Provided text »
++++++++++++++++++++

Countess Juliane of Nassau-Siegen (3 September 1587 – 15 February 1643), , official titles: Gräfin zu Nassau, Katzenelnbogen, Vianden und Diez, Frau zu Beilstein, was a countess from the House of Nassau-Siegen, a cadet branch of the Ottonian Line of the House of Nassau, and through marriage landgravine of Hesse-Kassel.

Biography
Juliane was born at Dillenburg Castle on 3 September 1587 as the fifth child and second daughter of Count John VII the Middle of Nassau-Siegen and his first wife, Countess Magdalene of Waldeck-Wildungen.

Juliane was brought up in the strict Calvinist tradition, but was also taught old and new languages. In addition to her siblings, the stepbrothers and -sisters from her mother’s first marriage also lived in the child-rich household at Dillenburg Castle. The marriage of her eldest stepbrother, Count Philip Louis II of Hanau-Münzenberg, to Countess Catherine Belgica of Nassau, a daughter of Prince William I the Silent of Orange, was also celebrated here in 1596, a festive highlight of Juliana’s childhood.

In February 1603, only three months after the death of his first wife Agnes of Solms-Laubach, Landgrave Maurice of Hesse-Kassel made a marriage proposal to the fifteen-year-old Juliane. The marriage took place three months later at Dillenburg Castle.

Through his marriage to Juliane, Maurice’s religious policy was influenced as he forged the closest of alliances with the House of Nassau-Siegen, which practised an outspoken Calvinist policy in the Holy Roman Empire. In domestic politics, Juliane strengthened the weight of the Calvinist party in Kassel, thus sharpening Maurice’s aversion to the nobility, which was already dissatisfied with his policies. Soon after his marriage, the Landgrave of Hesse-Kassel was considered in imperial politics as a protagonist of the Calvinist cause, alongside the Electoral Palatinate, who also belonged to the relatives of the House of Nassau.

Despite her Calvinist upbringing, Juliane led a fairly representative court life with Maurice, but she always valued her financial independence and kept careful track of her expenses. As Maurice had three sons from his first marriage, Juliane soon sought to pass on income and property rights to her children.

++++++++++++++++++++

Page images and extracted text:
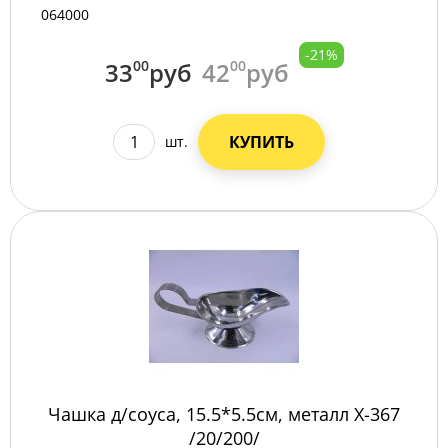
064000
-21%
33
00
руб
42
00
руб
КУПИТЬ
шт.
Чашка д/соуса, 15.5*5.5см, металл X-367
/20/200/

++++++++++++++++++++

What this exercise asks »
a) Edit the records above, replacing "руб" with "RUB" and keeping everything else unchanged. Leave the pictures out of your answer.
b) Continue the biography of Countess Juliane of Nassau-Siegen from where it stops.

Answers provided »
a)
064000
-21%
33
00
RUB
42
00
RUB
КУПИТЬ
шт.
Чашка д/соуса, 15.5*5.5см, металл X-367
/20/200/

b)
In the autumn of 1623, troops of the Catholic League under Tilly were quartered in Hesse-Kassel. Maurice’s diplomatic trips to the Protestant courts in Northern Germany were, despite the hectic schedule, clearly escapist. Not only the Hessian estates of the realm, but also Juliane publicly accused him of having led the country to ruin and then abandoned it. When the estates independently entered into negotiations with Tilly to obtain the withdrawal of the troops of the Catholic League or at least a reduction in the war burden, Maurice accused them of treason. The breach that thus occurred was definitive. The estates, the councillors and Juliane in particular urged Maurice to resign from government. On 17 March 1627, he was forced to resign in favour of his son William V. Prior to this, Juliane had managed to secure a quarter of Hesse-Kassel – the so-called Rotenburger Quart – for her and her children in the House Treaty of 12 February 1627, in order to secure their income. From this quarter, after her sons Herman and Frederick died without heirs, emerged the cadet branch Hesse-Rheinfels-Rotenburg, founded by Landgrave Ernest.

In the family conflict with Maurice, who fought with her over money, household goods and the education of the children, Juliane first defended her own interests and then those of her children, but without coming to a confrontation with her stepson, the ruling Landgrave William V. But she was also very active in the conflict within her own Nassau-Siegen family. She stood up for the Calvinists in the county of Nassau-Siegen who suffered from the recatholicisation attempts of her brother John VIII, who had converted to the Catholic Church and was in Spanish service.

Juliane was able to put her interest in state administration into practice after she had gained the relevant knowledge in the Rotenburger Quart, which she initially managed together with her eldest son Herman. When Maurice had to resign, Juliane initially stayed at  and moved with her children to Rotenburg an der Fulda in 1629, while Maurice lived first in Frankfurt and later in Eschwege. Faced with the threat of war, Juliane again sought brief shelter at Kassel Castle in 1631 and then lived until her death in the Nassauer Hof at the River Fulda, later called Packhof vor der Schlagd, which Maurice had already given her in 1617.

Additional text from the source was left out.